The Santa Barbara Trust for Historic Preservation has launched a fundraising campaign of $10,000 to upgrade a historic area in downtown Santa Barbara.
The funds raised from the online campaign will go directly to improvements to the intersection adjacent to the Moullet House at 834 Santa Barbara St.
The project is slated to improve the streetscape, reduce the amount of asphalt and expand the patio to restore the appearance of a front entry to the Victorian home. Plans also call for adding above-ground planters as car barriers to expand outdoor dining, and restore the vintage planter and light fixture at the corner of the site.
“This is a project of a scale that we think the community can help us fix it,” said Anne Petersen, executive director of the SBTHP. “This is a short-term project. With the community’s support, we can finish in a year.”

The campaign had raised more than $2,280 toward thev$10,000 goal as of Friday.
“The way we identified this project is thinking about the aesthetics of the different intersections in the historic core of downtown,” Petersen said. “We are trying to participate in this bigger conversation about how to revitalize downtown for residents, but also visitors.”

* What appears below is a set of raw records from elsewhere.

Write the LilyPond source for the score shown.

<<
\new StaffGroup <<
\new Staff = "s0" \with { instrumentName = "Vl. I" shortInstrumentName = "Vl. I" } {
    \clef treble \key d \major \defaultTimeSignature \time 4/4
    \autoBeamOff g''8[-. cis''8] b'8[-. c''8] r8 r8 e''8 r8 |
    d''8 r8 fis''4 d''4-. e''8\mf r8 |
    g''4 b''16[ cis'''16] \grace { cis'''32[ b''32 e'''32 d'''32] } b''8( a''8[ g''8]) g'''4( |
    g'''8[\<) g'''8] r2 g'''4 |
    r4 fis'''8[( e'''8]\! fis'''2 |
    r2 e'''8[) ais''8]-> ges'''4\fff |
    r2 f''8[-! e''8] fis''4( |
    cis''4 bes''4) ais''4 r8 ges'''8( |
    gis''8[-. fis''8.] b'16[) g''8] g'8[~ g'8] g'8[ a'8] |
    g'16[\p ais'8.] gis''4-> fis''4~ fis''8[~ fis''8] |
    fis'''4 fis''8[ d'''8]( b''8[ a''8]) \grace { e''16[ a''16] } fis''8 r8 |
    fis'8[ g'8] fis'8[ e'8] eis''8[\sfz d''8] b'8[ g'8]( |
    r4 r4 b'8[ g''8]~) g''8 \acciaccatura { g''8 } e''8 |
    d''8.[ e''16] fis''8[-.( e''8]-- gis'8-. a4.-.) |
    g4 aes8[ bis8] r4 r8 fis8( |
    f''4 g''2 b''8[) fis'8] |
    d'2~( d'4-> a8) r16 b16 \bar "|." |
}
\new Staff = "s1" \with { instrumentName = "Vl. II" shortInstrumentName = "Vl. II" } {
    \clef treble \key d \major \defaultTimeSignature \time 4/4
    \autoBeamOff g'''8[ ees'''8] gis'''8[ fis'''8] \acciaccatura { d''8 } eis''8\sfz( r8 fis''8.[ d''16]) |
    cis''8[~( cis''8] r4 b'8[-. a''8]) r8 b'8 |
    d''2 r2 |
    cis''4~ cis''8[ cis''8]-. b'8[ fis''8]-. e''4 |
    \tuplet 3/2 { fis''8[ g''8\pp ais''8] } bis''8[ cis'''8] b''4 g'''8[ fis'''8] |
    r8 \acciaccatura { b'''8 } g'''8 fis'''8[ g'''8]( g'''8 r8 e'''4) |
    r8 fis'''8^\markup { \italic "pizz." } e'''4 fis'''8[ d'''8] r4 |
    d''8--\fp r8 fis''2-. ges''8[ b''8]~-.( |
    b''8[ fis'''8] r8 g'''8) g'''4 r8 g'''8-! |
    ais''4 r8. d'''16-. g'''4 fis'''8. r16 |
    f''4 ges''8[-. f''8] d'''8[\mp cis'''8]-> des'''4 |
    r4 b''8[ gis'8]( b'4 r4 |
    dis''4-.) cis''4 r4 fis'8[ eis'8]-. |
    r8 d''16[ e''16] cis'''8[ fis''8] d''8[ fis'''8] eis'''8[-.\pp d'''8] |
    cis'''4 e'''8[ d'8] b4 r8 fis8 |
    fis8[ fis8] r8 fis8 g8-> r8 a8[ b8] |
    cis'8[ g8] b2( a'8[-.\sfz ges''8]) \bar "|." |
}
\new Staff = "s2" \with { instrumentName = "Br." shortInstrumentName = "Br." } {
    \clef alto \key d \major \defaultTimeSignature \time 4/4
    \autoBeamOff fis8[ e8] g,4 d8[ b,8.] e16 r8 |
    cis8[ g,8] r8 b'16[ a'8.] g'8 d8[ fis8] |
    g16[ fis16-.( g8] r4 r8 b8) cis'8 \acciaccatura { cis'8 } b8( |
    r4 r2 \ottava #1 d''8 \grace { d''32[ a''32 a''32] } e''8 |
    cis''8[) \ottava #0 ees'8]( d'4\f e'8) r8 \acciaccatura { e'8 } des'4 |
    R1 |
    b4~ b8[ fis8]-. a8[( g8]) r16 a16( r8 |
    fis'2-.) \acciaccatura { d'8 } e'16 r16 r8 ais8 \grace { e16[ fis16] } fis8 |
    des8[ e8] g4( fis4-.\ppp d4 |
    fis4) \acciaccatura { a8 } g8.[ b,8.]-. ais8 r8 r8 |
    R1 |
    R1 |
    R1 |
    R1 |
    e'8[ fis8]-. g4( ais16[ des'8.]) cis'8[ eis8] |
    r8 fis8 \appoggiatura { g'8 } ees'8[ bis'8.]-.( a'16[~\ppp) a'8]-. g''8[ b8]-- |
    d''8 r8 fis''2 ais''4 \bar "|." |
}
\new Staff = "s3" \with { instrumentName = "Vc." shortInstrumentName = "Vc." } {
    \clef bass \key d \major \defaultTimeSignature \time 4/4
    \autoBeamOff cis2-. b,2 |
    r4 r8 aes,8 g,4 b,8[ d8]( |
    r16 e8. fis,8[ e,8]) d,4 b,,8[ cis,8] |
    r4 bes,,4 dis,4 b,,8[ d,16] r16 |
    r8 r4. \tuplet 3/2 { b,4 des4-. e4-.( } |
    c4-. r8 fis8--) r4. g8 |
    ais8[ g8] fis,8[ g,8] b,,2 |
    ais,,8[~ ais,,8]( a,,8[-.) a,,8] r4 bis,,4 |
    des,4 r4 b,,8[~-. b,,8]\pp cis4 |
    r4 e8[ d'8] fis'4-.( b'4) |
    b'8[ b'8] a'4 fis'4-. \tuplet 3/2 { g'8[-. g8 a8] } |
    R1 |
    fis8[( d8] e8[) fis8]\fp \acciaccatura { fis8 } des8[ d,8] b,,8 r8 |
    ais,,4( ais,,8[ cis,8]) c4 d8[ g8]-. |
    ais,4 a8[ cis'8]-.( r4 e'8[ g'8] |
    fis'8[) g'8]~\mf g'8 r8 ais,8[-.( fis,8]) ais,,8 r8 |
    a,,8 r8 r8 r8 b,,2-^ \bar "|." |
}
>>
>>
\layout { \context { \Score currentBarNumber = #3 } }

After the upgrades, Petersen said, the site will be a more welcoming and attractive vision of Santa Barbara’s historic downtown core.

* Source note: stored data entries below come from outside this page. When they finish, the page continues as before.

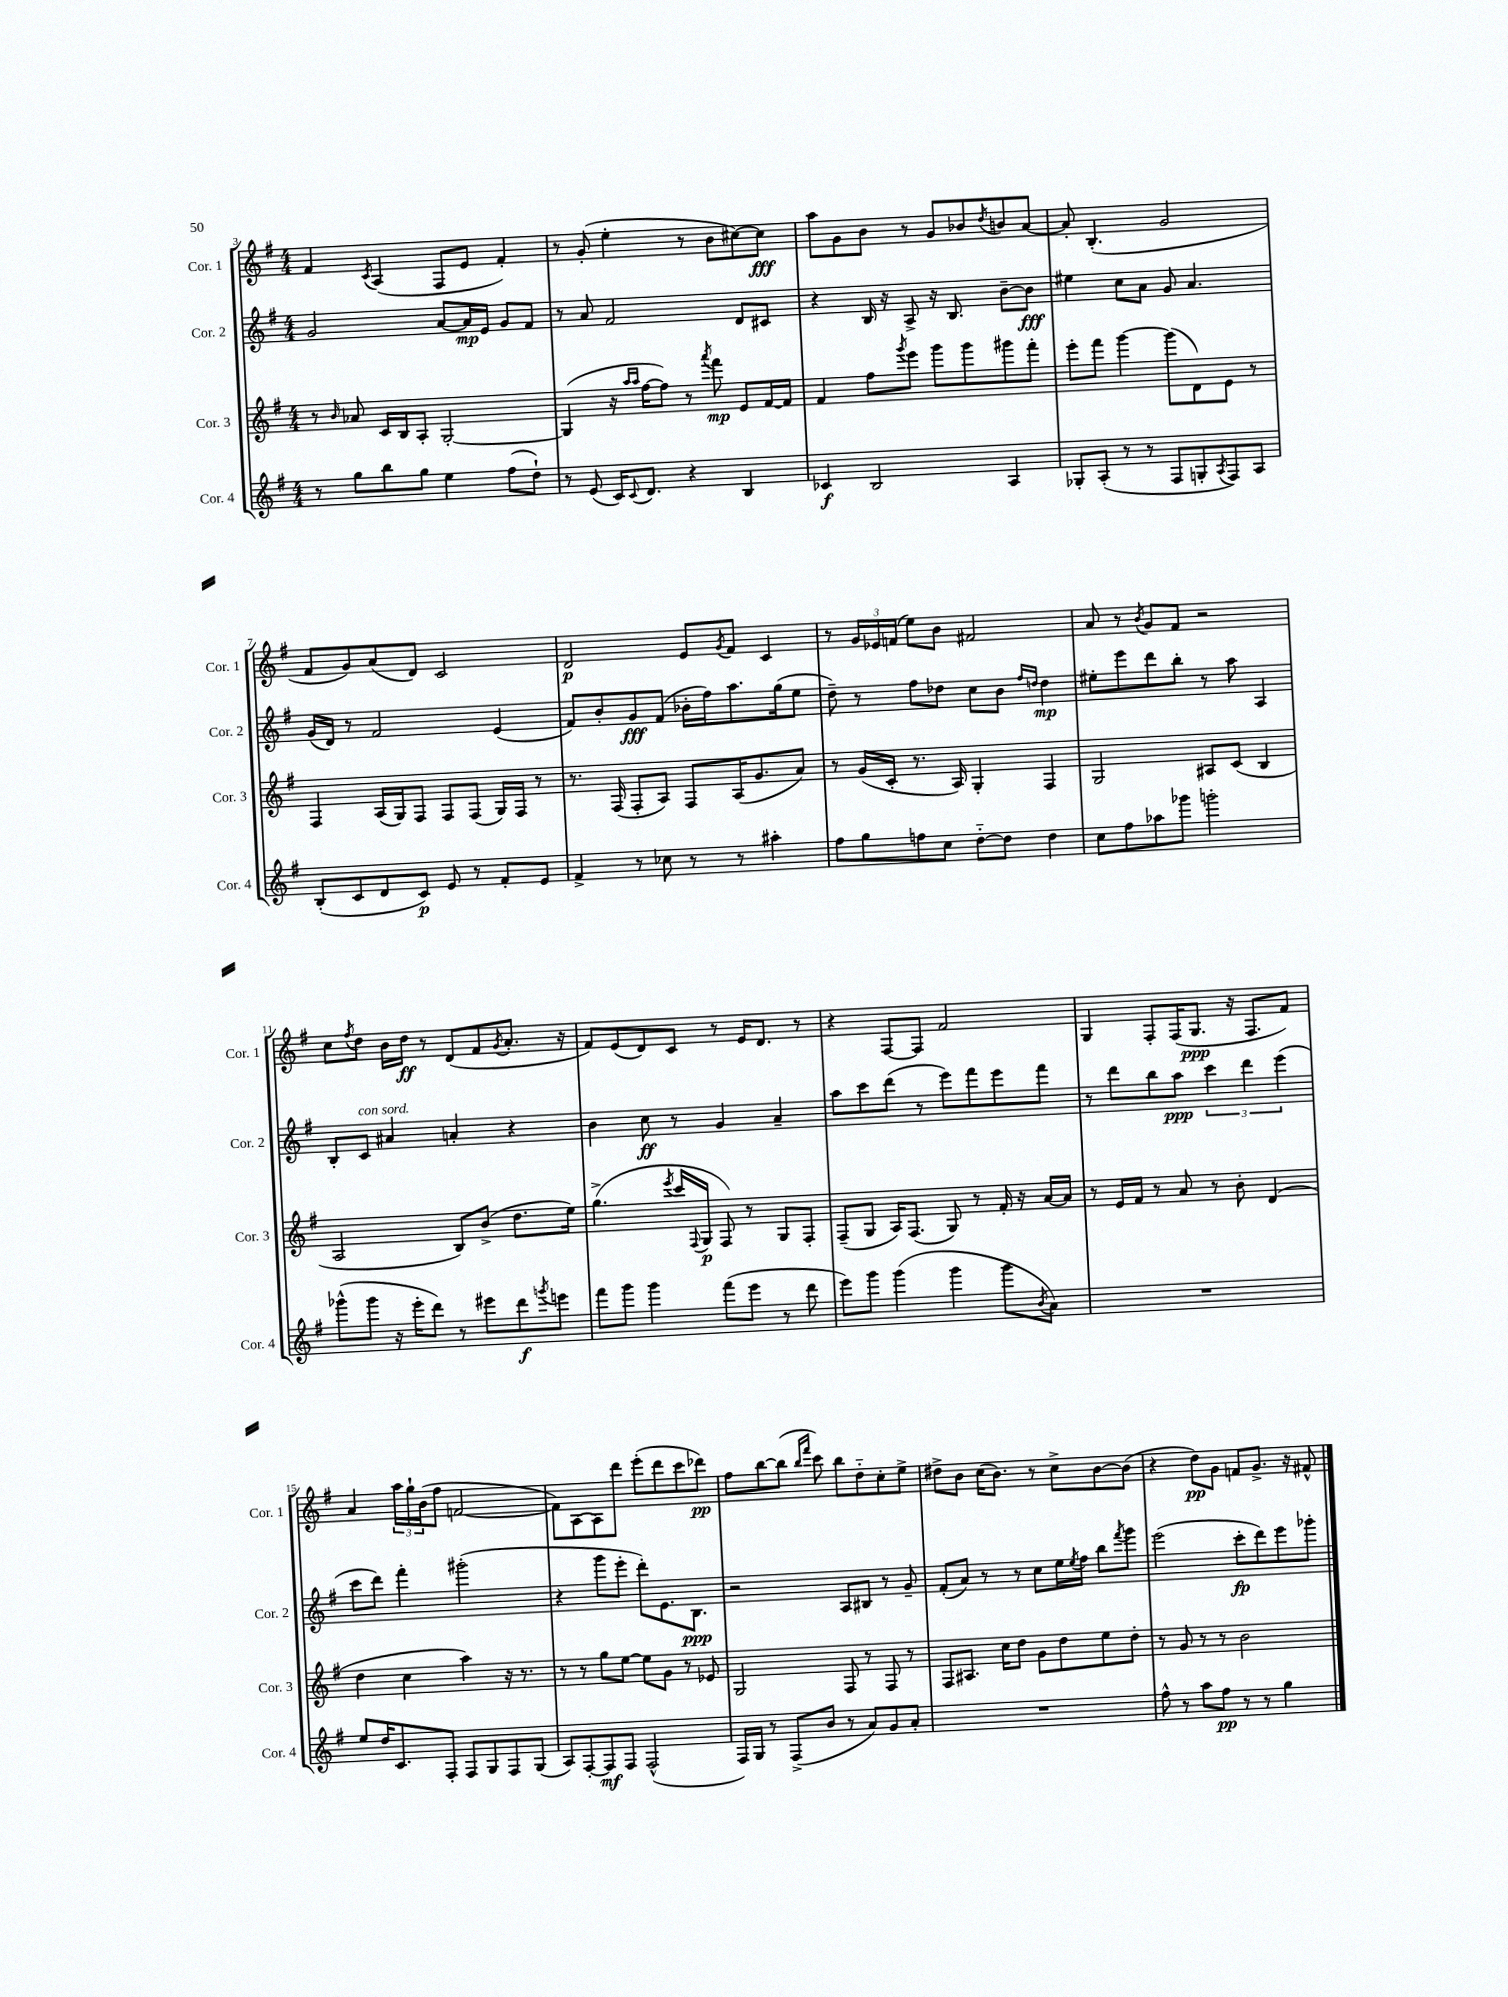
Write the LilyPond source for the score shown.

<<
\new StaffGroup <<
\new Staff = "s0" \with { instrumentName = "Cor. 1" shortInstrumentName = "Cor. 1" } {
    \clef treble \key g \major \numericTimeSignature \time 4/4
    fis'4 \acciaccatura { c'8 } a4( fis8 e'8 fis'4-.) |
    r8 g'8-.( e''4-. r8 b'8 cis''8~) cis''8\fff |
    a''8 g'8 b'8 r8 g'8 bes'8 \acciaccatura { d''8 } b'8 a'8~ |
    a'8-. b4.-.( g'2 |
    fis'8 g'8) a'8( d'8) c'2 |
    d'2\p e'8 \acciaccatura { g'8 } fis'8 c'4 |
    r8 \tuplet 3/2 { g'16 ees'16 f'16( } e''8) b'8 fis'2 |
    a'8 r8 \acciaccatura { b'8 } g'8 fis'8 r2 |
    c''8 \acciaccatura { fis''8 } d''8 b'16 d''16\ff r8 d'8( fis'8 \acciaccatura { g'8 } a'8.-. r16 |
    fis'8) e'8( d'8) c'8 r8 e'16 d'8. r8 |
    r4 fis8~ fis8 fis'2 |
    g4 fis8-. fis16( g8.\ppp r16 fis8. fis'8) |
    a'4 \tuplet 3/2 { a''16 g''16-! b'16( } fis''8 f'2~ |
    f'8) a8~ a8 d'''8 e'''8-.( d'''8 c'''8 des'''8\pp) |
    fis''8 b''8~ b''8( \grace { b''16 fis'''16 } c'''8) b''8 d''8-_ c''8-. e''8-> |
    dis''8-> b'8 c''16( b'8.) r8 c''8-> b'8~ b'8( |
    r4 d''8\pp) g'8 f'8 g'8.-> r16 fis'8-^ \bar "|." |
}
\new Staff = "s1" \with { instrumentName = "Cor. 2" shortInstrumentName = "Cor. 2" } {
    \clef treble \key g \major \numericTimeSignature \time 4/4
    g'2 a'8~ a'16\mp e'16 g'8 fis'8 |
    r8 a'8 fis'2 d'8 cis'8 |
    r4 b16 r16 a8-> r16 b8. b'8~-- b'8\fff |
    eis''4 c''8 a'8 g'8 a'4. |
    g'16( d'16) r8 fis'2 e'4( |
    fis'8) b'8-. g'8\fff fis'8( bes'16-. fis''16) a''8. g''16( e''8 |
    d''8--) r8 fis''8 des''8 c''8 b'8 \grace { fis''16 d''16 } d''4\mp |
    eis''8-. e'''8 d'''8 b''8-. r8 a''8 a4 |
    b8-. c'8^\markup { \italic "con sord." } ais'4 a'4-. r4 |
    b'4 c''8\ff r8 g'4 a'4-- |
    a''8 c'''8 d'''8( r8 e'''8) fis'''8 e'''8 fis'''8 |
    r8 d'''8 b''8 a''8\ppp \tuplet 3/2 { c'''4 d'''4 e'''4( } |
    c'''8 d'''8) fis'''4-. gis'''2-.( |
    r4 g'''8 e'''8-. d'''8-.) e'8. b8.\ppp |
    r2 a8 bis8 r8 g'8-- |
    fis'8-.( a'8) r8 r8 c''8 e''16 \acciaccatura { e''8 } fis''16 b''8 \acciaccatura { fis'''8 } g'''8 |
    e'''2( c'''8-.\fp d'''8) e'''8 ges'''8-. \bar "|." |
}
\new Staff = "s2" \with { instrumentName = "Cor. 3" shortInstrumentName = "Cor. 3" } {
    \clef treble \key g \major \numericTimeSignature \time 4/4
    r8 \grace { b'16 } aes'8 c'16 b16 a8-. g2~-. |
    g4( r16 \grace { a''16 a''16 } fis''16~ fis''8) r8 \acciaccatura { a'''8 } fis'''8\mp e'8 fis'16~ fis'16 |
    fis'4 fis''8 \acciaccatura { g'''8 } e'''8 g'''8 g'''8 gis'''8 fis'''8-. |
    e'''8-. fis'''8 g'''4~ g'''8( d'8) e'8 r8 |
    fis4 a16( g16) fis8 fis8 fis8( g16) fis16 r8 |
    r8. fis16( fis8-. a8) fis8 a16( g'8. a'8) |
    r8 g'16( c'16-. r8. a16) g4-. fis4 |
    g2 ais8 c'8( b4 |
    a2 b8) b'8->( d''8. e''16) |
    g''4.->( \acciaccatura { e'''8 } c'''16 \appoggiatura { fis8 } g16\p fis8) r8 g8 fis8-. |
    fis8--( g8 a16) fis8.( g8) r8 fis'16-. r16 a'16~ a'16 |
    r8 e'16 fis'16 r8 a'8 r8 b'8-. d'4( |
    d''4 c''4 a''4) r16 r8. |
    r8 r8 g''8 e''8~ e''8 g'8 r8 ees'8 |
    g2 fis8 r8 fis8 r8 |
    fis8 ais8. c''16 d''8 g'8 d''8 e''8 d''8-. |
    r8 g'8 r8 r8 b'2 \bar "|." |
}
\new Staff = "s3" \with { instrumentName = "Cor. 4" shortInstrumentName = "Cor. 4" } {
    \clef treble \key g \major \numericTimeSignature \time 4/4
    r8 g''8 b''8 g''8 e''4 fis''8( d''8-!) |
    r8 e'8( c'16) \appoggiatura { c'8 } d'8. r4 b4 |
    ces'4\f b2 a4 |
    ges8-. a8-.( r8 r8 fis8 g8-. \acciaccatura { a8 } fis8) a8 |
    b8-.( c'8 d'8 c'8\p) e'8 r8 fis'8-. e'8 |
    fis'4-> r8 ces''8 r8 r8 ais''4-. |
    fis''8 g''8 f''8 c''8 d''8~-_ d''8 d''4 |
    c''8 fis''8 aes''8 ges'''8 g'''2-. |
    ges'''8-^( ges'''8 r16 e'''16-. d'''8) r8 eis'''8 d'''8\f \acciaccatura { g'''8 } e'''8 |
    fis'''8 g'''8 g'''4 fis'''8( e'''8 r8 d'''8 |
    e'''8) g'''8 g'''4( g'''4 g'''8 \acciaccatura { b'8 } a'8) |
    R1 |
    e''8 d''16 c'8. fis8-. fis8 g8 fis8 g8( |
    a8) fis8~-. fis8\mf fis8 fis2-^( |
    fis16) g16 r8 fis8->( b'8 r8 a'8) g'8 a'8-. |
    R1 |
    fis''8-^ r8 a''8 fis''8\pp r8 r8 g''4 \bar "|." |
}
>>
>>
\layout { \context { \Score currentBarNumber = #3 } }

Located in the El Presidio de Santa Bárbara State Historic Park, the brick building was built by J.F. Moullet as a residence for his family in 1896.

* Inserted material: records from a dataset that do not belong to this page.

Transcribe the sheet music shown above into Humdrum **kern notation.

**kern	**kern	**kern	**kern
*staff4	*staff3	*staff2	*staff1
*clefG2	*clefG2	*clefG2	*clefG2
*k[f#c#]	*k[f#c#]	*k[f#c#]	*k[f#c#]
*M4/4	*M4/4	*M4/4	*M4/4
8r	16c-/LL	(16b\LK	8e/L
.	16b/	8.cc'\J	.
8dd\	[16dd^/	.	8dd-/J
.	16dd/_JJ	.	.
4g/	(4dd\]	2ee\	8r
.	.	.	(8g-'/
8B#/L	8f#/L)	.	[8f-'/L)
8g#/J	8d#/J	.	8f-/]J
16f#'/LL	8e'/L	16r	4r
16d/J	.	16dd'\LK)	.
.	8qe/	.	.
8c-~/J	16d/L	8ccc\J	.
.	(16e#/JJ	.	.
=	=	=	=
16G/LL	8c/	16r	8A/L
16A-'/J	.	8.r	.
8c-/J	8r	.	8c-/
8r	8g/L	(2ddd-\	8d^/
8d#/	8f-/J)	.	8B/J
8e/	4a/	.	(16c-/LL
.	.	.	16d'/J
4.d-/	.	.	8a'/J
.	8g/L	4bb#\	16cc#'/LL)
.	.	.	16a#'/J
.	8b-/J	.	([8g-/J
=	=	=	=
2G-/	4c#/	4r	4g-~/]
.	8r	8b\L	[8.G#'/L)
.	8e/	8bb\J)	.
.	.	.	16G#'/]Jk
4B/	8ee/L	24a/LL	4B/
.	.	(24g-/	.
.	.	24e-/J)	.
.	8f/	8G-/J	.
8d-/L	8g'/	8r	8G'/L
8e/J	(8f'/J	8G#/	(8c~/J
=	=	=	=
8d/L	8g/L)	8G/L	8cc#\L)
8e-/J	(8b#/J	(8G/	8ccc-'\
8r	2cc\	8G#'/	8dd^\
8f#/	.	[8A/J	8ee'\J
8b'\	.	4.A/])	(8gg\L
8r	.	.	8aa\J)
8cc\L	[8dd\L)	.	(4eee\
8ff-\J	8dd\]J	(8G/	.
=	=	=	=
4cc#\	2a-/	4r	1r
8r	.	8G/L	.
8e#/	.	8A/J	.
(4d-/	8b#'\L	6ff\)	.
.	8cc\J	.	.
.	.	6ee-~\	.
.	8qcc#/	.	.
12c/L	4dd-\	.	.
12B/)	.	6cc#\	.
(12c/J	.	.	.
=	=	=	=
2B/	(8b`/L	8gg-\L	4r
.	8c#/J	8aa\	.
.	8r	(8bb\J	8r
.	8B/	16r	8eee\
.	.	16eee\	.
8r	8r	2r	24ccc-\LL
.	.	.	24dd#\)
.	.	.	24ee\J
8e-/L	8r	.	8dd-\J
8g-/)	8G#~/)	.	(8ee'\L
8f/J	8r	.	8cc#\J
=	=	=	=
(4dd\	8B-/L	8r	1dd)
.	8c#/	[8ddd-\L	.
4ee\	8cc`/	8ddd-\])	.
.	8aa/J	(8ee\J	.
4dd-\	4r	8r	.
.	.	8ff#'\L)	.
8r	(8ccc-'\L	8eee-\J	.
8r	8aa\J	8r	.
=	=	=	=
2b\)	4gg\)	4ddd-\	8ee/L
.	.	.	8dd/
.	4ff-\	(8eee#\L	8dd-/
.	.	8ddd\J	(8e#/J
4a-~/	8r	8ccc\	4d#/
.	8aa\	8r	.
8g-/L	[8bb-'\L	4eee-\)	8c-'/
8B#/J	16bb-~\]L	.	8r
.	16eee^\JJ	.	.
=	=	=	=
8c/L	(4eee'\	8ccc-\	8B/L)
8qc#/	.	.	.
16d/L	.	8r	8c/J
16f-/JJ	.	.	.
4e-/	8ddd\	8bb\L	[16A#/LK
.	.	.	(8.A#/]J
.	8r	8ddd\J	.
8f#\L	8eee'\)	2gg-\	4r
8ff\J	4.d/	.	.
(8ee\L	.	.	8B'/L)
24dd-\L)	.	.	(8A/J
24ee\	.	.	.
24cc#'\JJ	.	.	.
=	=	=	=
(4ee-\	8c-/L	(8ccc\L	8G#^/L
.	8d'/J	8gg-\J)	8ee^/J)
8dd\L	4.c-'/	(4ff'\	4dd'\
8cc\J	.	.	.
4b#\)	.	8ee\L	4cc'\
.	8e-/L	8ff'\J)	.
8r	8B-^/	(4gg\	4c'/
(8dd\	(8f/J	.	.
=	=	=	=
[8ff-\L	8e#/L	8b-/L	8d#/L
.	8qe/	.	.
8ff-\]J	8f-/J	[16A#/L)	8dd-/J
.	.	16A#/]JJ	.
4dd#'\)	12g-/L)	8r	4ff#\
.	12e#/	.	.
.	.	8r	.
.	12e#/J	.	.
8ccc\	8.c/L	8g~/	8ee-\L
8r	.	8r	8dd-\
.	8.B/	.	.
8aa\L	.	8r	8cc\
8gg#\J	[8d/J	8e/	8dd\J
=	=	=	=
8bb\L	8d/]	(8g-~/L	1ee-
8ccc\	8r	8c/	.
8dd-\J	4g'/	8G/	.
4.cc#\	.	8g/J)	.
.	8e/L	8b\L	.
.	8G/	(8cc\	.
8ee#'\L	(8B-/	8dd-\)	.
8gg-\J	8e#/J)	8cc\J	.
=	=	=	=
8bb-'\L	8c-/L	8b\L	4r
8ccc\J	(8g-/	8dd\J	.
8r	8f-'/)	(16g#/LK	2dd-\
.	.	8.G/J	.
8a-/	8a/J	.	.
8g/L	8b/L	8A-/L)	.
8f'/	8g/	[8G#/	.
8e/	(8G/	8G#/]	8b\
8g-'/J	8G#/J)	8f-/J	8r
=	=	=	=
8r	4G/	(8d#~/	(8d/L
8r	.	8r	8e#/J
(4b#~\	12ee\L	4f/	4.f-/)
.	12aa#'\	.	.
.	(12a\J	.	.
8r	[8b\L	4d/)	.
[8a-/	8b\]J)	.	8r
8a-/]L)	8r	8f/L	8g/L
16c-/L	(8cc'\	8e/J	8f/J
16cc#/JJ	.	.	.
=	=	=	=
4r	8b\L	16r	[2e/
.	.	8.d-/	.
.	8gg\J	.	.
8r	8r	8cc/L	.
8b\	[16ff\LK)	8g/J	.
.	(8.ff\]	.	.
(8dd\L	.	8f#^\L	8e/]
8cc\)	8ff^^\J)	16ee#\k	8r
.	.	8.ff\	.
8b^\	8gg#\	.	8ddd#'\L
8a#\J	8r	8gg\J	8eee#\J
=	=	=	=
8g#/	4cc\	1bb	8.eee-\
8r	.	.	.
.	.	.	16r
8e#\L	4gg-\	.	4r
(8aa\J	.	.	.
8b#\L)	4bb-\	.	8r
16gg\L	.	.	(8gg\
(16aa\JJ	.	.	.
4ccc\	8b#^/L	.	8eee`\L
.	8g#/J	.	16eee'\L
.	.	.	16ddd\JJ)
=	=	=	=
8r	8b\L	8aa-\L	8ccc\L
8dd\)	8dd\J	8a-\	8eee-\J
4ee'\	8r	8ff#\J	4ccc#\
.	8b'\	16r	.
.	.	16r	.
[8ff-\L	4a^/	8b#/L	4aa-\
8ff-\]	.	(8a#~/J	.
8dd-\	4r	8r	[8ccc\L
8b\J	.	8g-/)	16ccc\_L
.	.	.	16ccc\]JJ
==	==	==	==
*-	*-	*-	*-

“It was built before the 1925 earthquake, and a lot of the red brick buildings went down in the earthquake,” Petersen said. “This one survived. It’s amazing we have it.”
It had served as a political headquarters, a liquor store and a printing company. The Panino restaurant has occupied the building since 2012, according to the SBTHP.
“It’s such a classic old building, and I think the proposed improvements add a lot to its character while being low impact to the building’s history and structure,” Panino owner Carter Benson said. “We’re excited.”
The most recent maintenance work involved replacing the sewer lateral in 2018.
The latest preservation activities took place when the SBTHP secured Panino as a tenant eight years ago. At that time, the SBTHP conducted archaeology in the back kitchen as part of its tenant improvements. The work exposed stone foundations of Presidio soldiers’ residences under the floor of the kitchen.
In 2018, the city designated the building a structure of merit.

The SBTHP, a nonprofit organization, is working to protect, preserve, restore, reconstruct and interpret historic sites in Santa Barbara County. The organization operates El Presidio de Santa Bárbara State Historic Park, 123 E. Canon Perdido St., under an agreement with California State Parks.
El Presidio de Santa Bárbara — a fort for the Spanish military — was founded in April 1782. Its center was at the intersection of Santa Barbara and East Canon Perdido streets in Santa Barbara.
“We do a lot of maintenance projects in the park and a lot of care of the historic buildings,” Petersen said.
Click here for more information about donating to the campaign.
“The visual impact this is going to have on what the Presidio neighborhood looks like is going to be something the community can be proud of if they support us,” Petersen said. “No gift is too small.”